Droits des victimes, le Conseil de l'UE valide sa position

Réunis en Conseil à Luxembourg, les ministres de l'Union européenne chargés des Affaires intérieures ont validé, jeudi 13 juin, un accord politique sur la révision de la directive de 2012 relative aux droits des victimes. Cette révision, proposée en juillet 2023 par la Commission européenne, vise à combler les lacunes identifiées dans l'évaluation de la directive de 2012. 

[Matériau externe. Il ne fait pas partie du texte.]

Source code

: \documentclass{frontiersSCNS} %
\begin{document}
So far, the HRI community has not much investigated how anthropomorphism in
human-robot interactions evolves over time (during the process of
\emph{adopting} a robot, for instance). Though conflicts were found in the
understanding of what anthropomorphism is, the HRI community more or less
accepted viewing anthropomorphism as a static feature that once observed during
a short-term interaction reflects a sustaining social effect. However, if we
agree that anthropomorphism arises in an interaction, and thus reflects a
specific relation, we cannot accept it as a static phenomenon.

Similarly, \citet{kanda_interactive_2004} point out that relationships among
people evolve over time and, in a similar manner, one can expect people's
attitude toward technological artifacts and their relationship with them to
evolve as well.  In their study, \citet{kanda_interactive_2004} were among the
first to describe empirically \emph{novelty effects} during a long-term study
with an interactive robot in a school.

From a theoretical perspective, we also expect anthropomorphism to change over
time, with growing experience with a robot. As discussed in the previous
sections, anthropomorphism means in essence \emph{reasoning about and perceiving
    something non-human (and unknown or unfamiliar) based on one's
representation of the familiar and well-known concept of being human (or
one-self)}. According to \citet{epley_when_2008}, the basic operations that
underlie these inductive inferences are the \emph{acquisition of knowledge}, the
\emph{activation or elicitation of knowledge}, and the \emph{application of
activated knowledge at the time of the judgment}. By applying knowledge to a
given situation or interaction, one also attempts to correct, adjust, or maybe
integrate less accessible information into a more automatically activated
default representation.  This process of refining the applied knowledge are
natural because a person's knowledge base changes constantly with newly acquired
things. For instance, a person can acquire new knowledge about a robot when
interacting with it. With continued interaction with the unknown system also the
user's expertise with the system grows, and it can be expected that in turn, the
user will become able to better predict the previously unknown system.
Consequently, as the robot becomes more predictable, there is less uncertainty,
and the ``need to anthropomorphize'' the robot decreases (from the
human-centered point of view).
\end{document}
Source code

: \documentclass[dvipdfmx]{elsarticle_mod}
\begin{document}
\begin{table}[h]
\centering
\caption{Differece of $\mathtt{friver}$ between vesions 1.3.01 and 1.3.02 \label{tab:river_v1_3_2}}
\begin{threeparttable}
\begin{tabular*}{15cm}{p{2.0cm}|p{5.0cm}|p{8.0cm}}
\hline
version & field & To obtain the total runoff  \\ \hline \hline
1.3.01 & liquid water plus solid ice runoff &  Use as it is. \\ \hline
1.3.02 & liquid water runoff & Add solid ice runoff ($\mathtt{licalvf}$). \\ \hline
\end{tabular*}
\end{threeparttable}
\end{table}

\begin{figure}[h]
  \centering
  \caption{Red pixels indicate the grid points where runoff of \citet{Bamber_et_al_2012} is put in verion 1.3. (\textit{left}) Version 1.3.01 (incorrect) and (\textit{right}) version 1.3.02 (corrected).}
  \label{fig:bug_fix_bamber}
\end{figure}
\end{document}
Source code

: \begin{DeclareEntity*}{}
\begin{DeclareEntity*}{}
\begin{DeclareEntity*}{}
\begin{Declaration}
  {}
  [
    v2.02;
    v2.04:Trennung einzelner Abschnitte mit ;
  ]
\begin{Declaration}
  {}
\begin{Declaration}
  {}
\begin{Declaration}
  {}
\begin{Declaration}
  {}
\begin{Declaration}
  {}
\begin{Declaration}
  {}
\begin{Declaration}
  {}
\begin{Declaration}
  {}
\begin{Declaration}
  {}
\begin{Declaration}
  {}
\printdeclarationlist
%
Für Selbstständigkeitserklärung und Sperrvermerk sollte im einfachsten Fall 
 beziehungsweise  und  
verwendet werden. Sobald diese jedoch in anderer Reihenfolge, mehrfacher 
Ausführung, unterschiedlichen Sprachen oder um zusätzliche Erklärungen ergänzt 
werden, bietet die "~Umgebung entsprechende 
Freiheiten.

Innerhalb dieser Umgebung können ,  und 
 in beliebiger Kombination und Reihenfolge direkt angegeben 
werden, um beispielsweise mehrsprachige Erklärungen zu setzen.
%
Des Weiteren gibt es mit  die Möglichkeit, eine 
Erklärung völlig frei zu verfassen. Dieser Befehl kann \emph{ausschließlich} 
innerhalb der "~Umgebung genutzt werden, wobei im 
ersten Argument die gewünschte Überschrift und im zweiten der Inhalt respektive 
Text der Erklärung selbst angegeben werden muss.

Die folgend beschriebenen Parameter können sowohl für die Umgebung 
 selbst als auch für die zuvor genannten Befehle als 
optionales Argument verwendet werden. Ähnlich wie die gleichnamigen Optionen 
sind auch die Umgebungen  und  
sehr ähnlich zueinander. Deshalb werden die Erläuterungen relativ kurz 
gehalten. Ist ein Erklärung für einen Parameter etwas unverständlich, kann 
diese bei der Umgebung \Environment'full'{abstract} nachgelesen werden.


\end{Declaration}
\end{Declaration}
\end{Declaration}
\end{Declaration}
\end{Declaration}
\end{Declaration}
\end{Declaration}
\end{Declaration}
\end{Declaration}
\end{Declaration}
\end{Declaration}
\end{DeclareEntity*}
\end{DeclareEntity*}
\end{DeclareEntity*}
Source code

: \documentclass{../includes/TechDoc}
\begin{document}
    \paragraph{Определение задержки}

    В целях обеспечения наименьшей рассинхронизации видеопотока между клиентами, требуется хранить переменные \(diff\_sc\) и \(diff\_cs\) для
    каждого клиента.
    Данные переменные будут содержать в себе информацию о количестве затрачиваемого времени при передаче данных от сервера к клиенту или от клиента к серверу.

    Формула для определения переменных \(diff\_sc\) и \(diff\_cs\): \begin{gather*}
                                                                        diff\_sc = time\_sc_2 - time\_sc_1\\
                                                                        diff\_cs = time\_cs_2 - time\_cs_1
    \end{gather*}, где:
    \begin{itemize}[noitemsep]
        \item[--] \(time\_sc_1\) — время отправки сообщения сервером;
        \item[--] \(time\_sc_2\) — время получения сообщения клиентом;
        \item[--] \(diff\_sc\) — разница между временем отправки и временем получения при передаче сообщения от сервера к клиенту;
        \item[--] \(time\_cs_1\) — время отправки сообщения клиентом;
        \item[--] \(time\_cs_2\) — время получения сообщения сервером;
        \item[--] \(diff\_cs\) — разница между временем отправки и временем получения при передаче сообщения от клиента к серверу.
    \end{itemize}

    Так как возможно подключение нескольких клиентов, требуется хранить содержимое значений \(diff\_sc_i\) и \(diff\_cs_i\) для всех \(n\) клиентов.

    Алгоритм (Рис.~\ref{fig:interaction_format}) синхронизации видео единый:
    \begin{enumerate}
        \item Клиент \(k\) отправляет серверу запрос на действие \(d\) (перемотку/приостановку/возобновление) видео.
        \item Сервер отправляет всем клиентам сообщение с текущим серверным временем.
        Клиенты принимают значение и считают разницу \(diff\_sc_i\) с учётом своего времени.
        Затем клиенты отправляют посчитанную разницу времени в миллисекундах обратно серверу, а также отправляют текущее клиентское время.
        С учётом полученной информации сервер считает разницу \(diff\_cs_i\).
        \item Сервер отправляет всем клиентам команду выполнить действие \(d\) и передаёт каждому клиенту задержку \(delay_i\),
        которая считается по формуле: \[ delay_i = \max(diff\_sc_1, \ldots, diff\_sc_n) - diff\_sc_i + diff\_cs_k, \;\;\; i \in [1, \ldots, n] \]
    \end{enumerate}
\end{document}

Sur la base de cette 'orientation générale', le Conseil pourra entamer des négociations avec le Parlement européen, qui a arrêté sa position en avril (EUROPE 13371/33), afin de convenir d'un texte législatif final.

Le Conseil mise sur l'accessibilité des technologies de l'information pour signaler les délits, en garantissant que les victimes, y compris les migrants en situation irrégulière, puissent signaler les crimes sans crainte de procédures de retour immédiates.

Il insiste sur la nécessité de préserver des méthodes traditionnelles de communication et de fournir un soutien émotionnel dans les locaux des tribunaux.

Le Parlement renforce cette approche en mettant en avant des mécanismes de soutien pratiques et émotionnels détaillés pendant les procédures judiciaires.

Les États membres insistent sur l'importance de fournir aux victimes des informations générales sur les procédures judiciaires et un soutien émotionnel sur les lieux de justice. Une ligne d'assistance téléphonique gratuite et confidentielle, utilisant le numéro harmonisé européen 116 006, sera mise en place. Disponible dans les langues officielles des États membres et au moins une autre langue largement utilisée, elle offrira des informations sur les droits des victimes, un soutien émotionnel et des références vers des services spécialisés.

Le Parlement va plus loin en intégrant des supports en temps réel via des chats en ligne et en insistant sur l'accessibilité pour les victimes de crimes transfrontaliers.

Les deux institutions reconnaissent l'importance de soutenir les enfants victimes. Le Conseil propose des services de soutien intégrés et adaptés tandis que le Parlement insiste sur des évaluations annuelles indépendantes de ces services et un soutien éducatif.

Sur la question des migrants, le Conseil et le Parlement garantissent que les victimes en situation irrégulière puissent signaler des crimes sans crainte de déportation. Le Conseil suggère de retarder le transfert des données personnelles aux autorités migratoires jusqu'à la première évaluation individuelle.

Le Parlement précise que la participation aux procédures pénales ne doit pas influencer le statut de résidence des victimes.